- Investment money flows into gold, the yen and treasuries…
- …while flowing out of commodities and equities
The London Metal Exchange base metals complex was for the most part slightly firmer on Tuesday morning, with three-month prices up by an average of 0.2% – this after falling by an average of 1.4% on Monday, when zinc and copper led the way down with falls of 2.4% and 2% respectively.
While copper, zinc and lead have lost ground during the latest escalation in the US-China trade conflict, aluminium, nickel and tin, although weak, have managed to tread water. What is also interesting is that despite stock increases in zinc, the backwardation remains strong with the LME’s cash/three-month spread at $143-143 per tonne, which suggests the shorts may not be too comfortable staying short for any longer than they need to.
In China, base metals prices on the Shanghai Futures Exchange were weaker across the board on Tuesday, with prices off by an average of 0.6% – led by a 1% drop in the June lead contract. The June copper contract was recently down by 0.3% at 47,580 yuan ($6,926) per tonne.
Spot copper prices in Changjiang were down by 0.2% at 47,360-47,510 yuan per tonne and the LME/Shanghai copper arbitrage ratio was recently at 7.87, compared with 7.83 at a similar time on Monday and 7.78 at a similar time on May 9. This highlights that LME copper is relatively weaker than China’s spot copper.
Spot gold and silver prices were little changed on Tuesday morning with gold at $1,298.46 per oz, but this is after a strong performance on Monday when prices closed up by 1.1%, compared with $1,285.75 per oz at Friday’s close. Platinum and palladium prices were also firmer this morning, seeing gains of 1.2% and 0.5% respectively.
On the SHFE, the June gold contract was up by 1.4% from Monday’s close, while the December silver contract was up by 0.9%.
In wider markets, the spot Brent crude oil price was up by 0.8% at $70.48 per barrel, compared with $69.92 per barrel at Monday’s close.
The yield on benchmark US 10-year treasuries was weaker at 2.4095%, compared with 2.4270% at a similar time on Monday. The yields on the US two-year and five-year treasuries were recently quoted at 2.1915% and 2.1914% respectively, showing that the backwardation between the two has all but levelled out.

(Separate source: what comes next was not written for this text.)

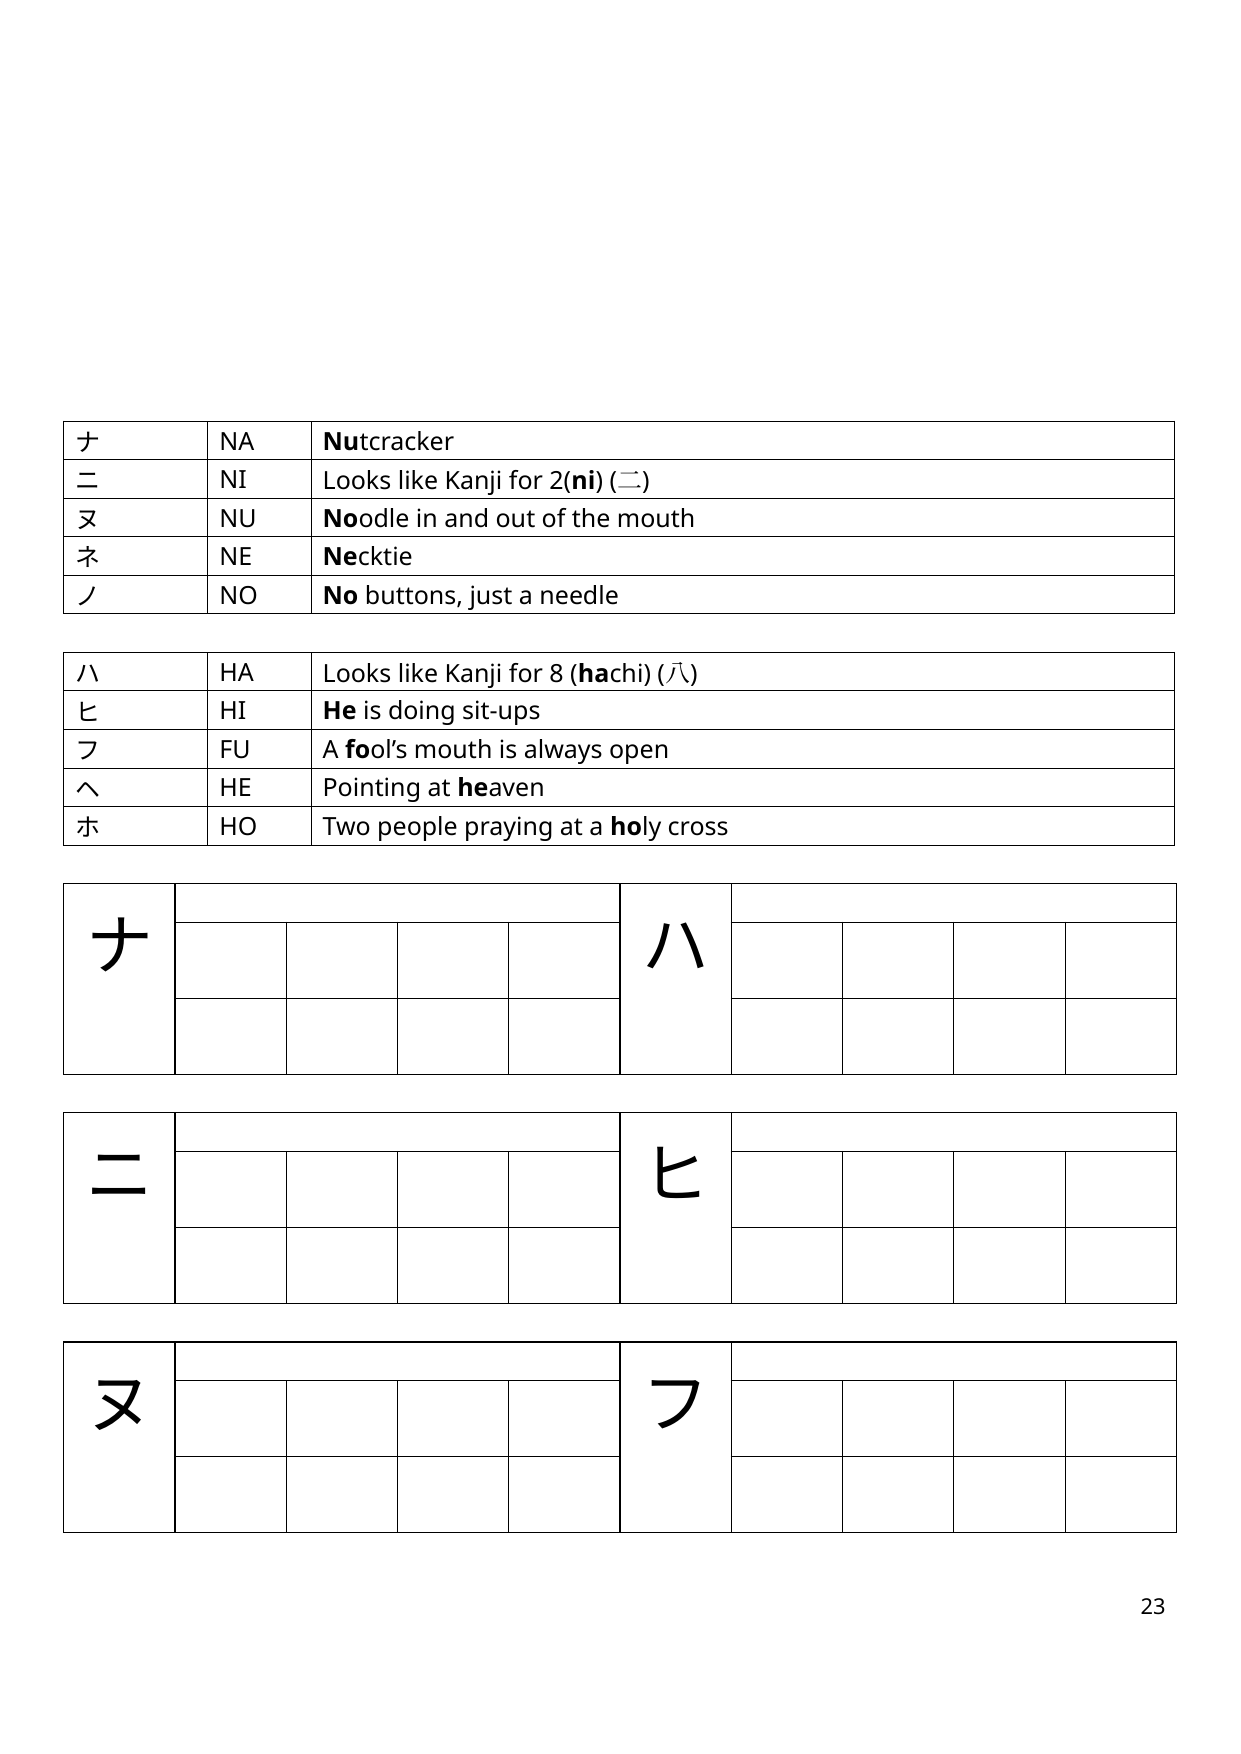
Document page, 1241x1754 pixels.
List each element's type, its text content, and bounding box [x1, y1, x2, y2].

The German 10-year bund yield has moved further into negative territory, it was recently quoted at -0.0705%, compared with -0.0500% at a similar time on Monday.
Asian equity markets were unsurprisingly down this morning: Nikkei (-0.59%), Hang Seng (-1.7%), CSI 300 (-0.32%), the Kospi (-0.11%) and the ASX 200 (-0.92%). The fact that Asian equities were not down by more, considering the sell-off in the United States on Monday, suggests some stability is returning.
In the US on Monday, the Dow Jones Industrial Average closed down by 2.38% at 25,324.99, while in Europe the Euro Stoxx 50 was down by 1.2% at 3,320.78.
Despite all the turmoil in markets, the dollar index is not moving too much, it was recently quoted at 97.37, unchanged compared from a similar time on Monday.
The other major currencies are mixed; the Japanese yen showed strength on Monday, reaching 108.99 on the back of haven asset demand, but was recently quoted at 109.66, the euro at 1.1235 is little changed, sterling is weaker at 1.2939, as is the Australian dollar at 0.6950.
The yuan continues to sell off, it was recently quoted at 6.8768, compared with 6.8665 at a similar time on Monday. The other emerging market currencies are either consolidating or showing weakness.
Data out already on Tuesday showed a slight gain in Japan’s economic watchers sentiment, which climbed to 45.3 from 44.8. The German consumer price index (CPI) was unchanged at 1%, while the German wholesale price index climbed by 0.6%, after a previous 0.3% rise.
Later there is data on the UK employment situation, German and EU Zentrum fur Europaische Wirtschaftsforschung (ZEW), EU industrial production, as well as US data including the National Federation of Independent Business (NFIB) small business index and import prices. In addition, US Federal Open Market Committee members John Williams and Esther George are speaking.
Today’s key themes and views
We have been expecting the fallout from the lack of a US-China trade deal to lead to increased volatility and that is being seen. Despite the increase in tariffs, it does seem as though a trade deal may still within reach as US President Donald Trump is still on schedule to meet with Chinese President Xi Jinping at a Group of Twenty summit on June 28-29.
So while traders vent their disappointment now, the price weakness could be setting the market up for a strong reversal, especially as the funds are believed to be significantly short and the fundamentals for all the metals remaining tight, with Fastmarkets expecting deficits in to remain in place in all the base metals this year.
As such, while there may be further price weakness ahead, traders are also likely to be looking for buying opportunities.
Gold found some support last week on the back of the turmoil in trade talks and that was built upon on Monday with prices breaching $1,300 per oz, which broke the downward trend line. Given the increased uncertainty surrounding the trade deal and the nervousness that is producing, gold may well remain in demand for a while.